2021-22 was my first “normal” school year since everything had happened. I was moved out of room 130 to a different spot (Room 150 WOOT) and struggled while kids from band came in every now and then to ask for musical help. I didn’t know what to do, so I helped them when I could. It was awkward for me as well as the teacher who took over teaching instruments. The music department became quite fractured, meetings were tense and no one quite knew what to say or how to behave. In front of me, concerts were scheduled, logistics discussed, and not once was I asked for input. Paper cut. I felt like I had died. Room 130 received a full make over. Fresh paint, new chairs and shelves. It was like I was never there. As Doc Brown in Back to the Future says….”Erased….from existence.” Paper cut. I enjoyed the kids last year. I enjoyed my classes but I couldn’t help noticing that something was missing: the passion. The elephant was still in the room as kids asked why I didn’t teach band anymore. I simply told them that “I teach this now.” My answer felt lame every time it left my lips. I was observed again. Still proficient. 27 years in the classroom….I hope so haha.

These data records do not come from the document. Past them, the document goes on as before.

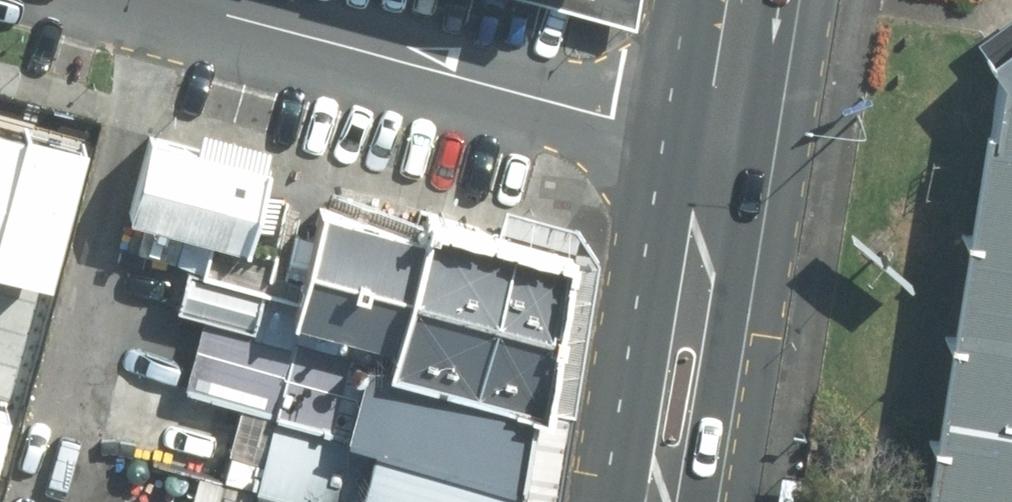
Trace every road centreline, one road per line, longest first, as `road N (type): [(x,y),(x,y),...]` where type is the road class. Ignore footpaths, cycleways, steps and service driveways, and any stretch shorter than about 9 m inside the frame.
road 1 (residential): [(724,139),(188,0)]
road 2 (primary): [(724,139),(665,501)]
road 3 (primary): [(746,0),(724,139)]

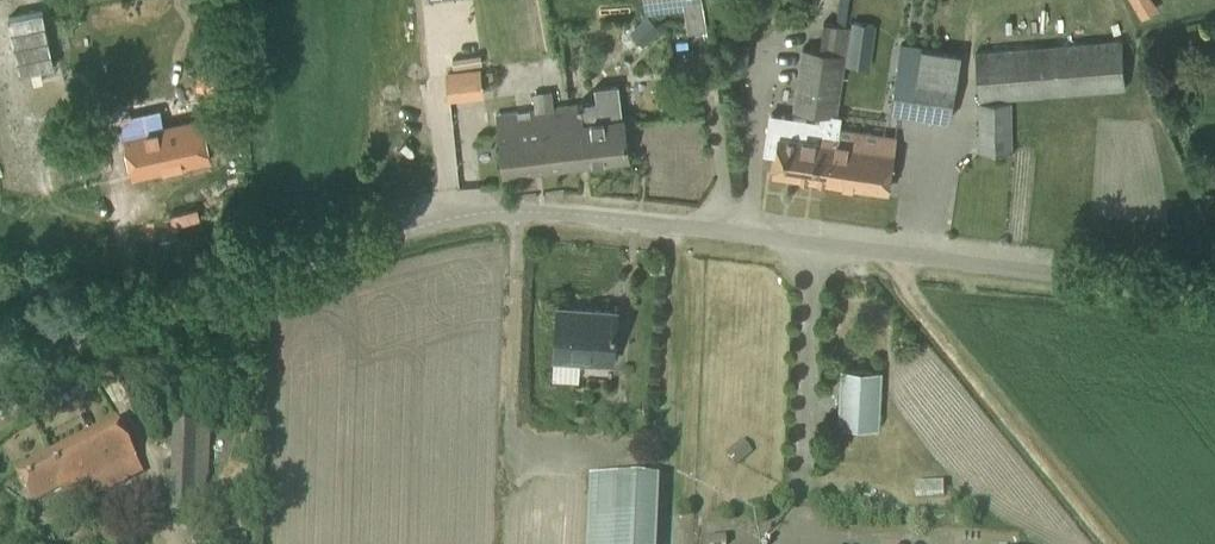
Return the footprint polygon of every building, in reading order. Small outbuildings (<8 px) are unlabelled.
[(449,50),(478,46),(472,0),(443,0),(449,50)] [(560,27),(682,10),(702,7),(701,0),(556,0),(560,27)] [(1160,6),(1156,0),(1133,0),(1144,16),(1160,6)] [(43,10),(8,17),(20,73),(32,71),(34,81),(43,79),(41,69),(54,66),(43,10)] [(636,42),(661,32),(657,21),(631,31),(636,42)] [(836,113),(844,53),(848,25),(823,22),(819,50),(803,48),(795,108),(836,113)] [(1125,87),(1123,63),(1121,39),(975,51),(979,99),(1125,87)] [(949,121),(960,54),(900,44),(889,110),(949,121)] [(196,93),(222,89),(228,89),(225,67),(220,67),(193,71),(196,93)] [(554,109),(561,167),(627,159),(625,136),(619,85),(595,88),(597,104),(554,109)] [(1010,140),(1010,101),(979,101),(979,151),(1010,151),(1010,148),(1014,148),(1014,140),(1010,140)] [(209,159),(197,103),(122,120),(126,136),(124,136),(133,175),(209,159)] [(503,174),(561,167),(554,109),(496,117),(500,151),(503,174)] [(773,172),(831,181),(836,138),(818,135),(820,125),(820,121),(770,114),(765,151),(776,153),(773,172)] [(893,146),(836,138),(831,181),(887,189),(893,146)] [(554,356),(581,358),(612,361),(616,309),(558,305),(554,356)] [(841,368),(839,425),(877,427),(880,370),(841,368)] [(33,510),(63,495),(64,498),(138,461),(117,421),(14,473),(33,510)] [(208,478),(210,428),(174,427),(172,514),(203,515),(204,478),(208,478)] [(586,543),(656,543),(659,480),(589,477),(588,488),(587,521),(586,543)]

As most of you know, I am on leave this year while working for a muscular dystrophy non-profit, which is something that I have wanted to do for most of my adult life. Time will tell if I still belong in the classroom, but I have learned that when you try your best to make a difference in the lives of others, what you receive in return heals paper cuts and even sometimes….gaping wounds.

Thank you EVERYONE. For everything. Your words mean the world to me.

Stay safe, stay awesome and stay tuned.

4 thoughts on “ROOM 130 PART 2

  1. Pat, your story touched my heart. We all have paper cuts. No one can live life without getting at least one. Thank you for sharing your story. You are a wonderful writer. I love reading your blogs. You are one amazing person who has touched the lives of many with your good heart and caring soul.

    By the way, my Nathan is now Dr. Koocher! He just earned his doctorate in material science from Northwestern University this past Feb. 19. And he is becoming quite the guitar player. I wanted to share this update with you.

    Sincerely, Aida Koocher

    >

  2. You are a skilled writer, Pat. Thank you for sharing your story. You did it as a gentleman and scholar. You are a model for your students and all the people in your life.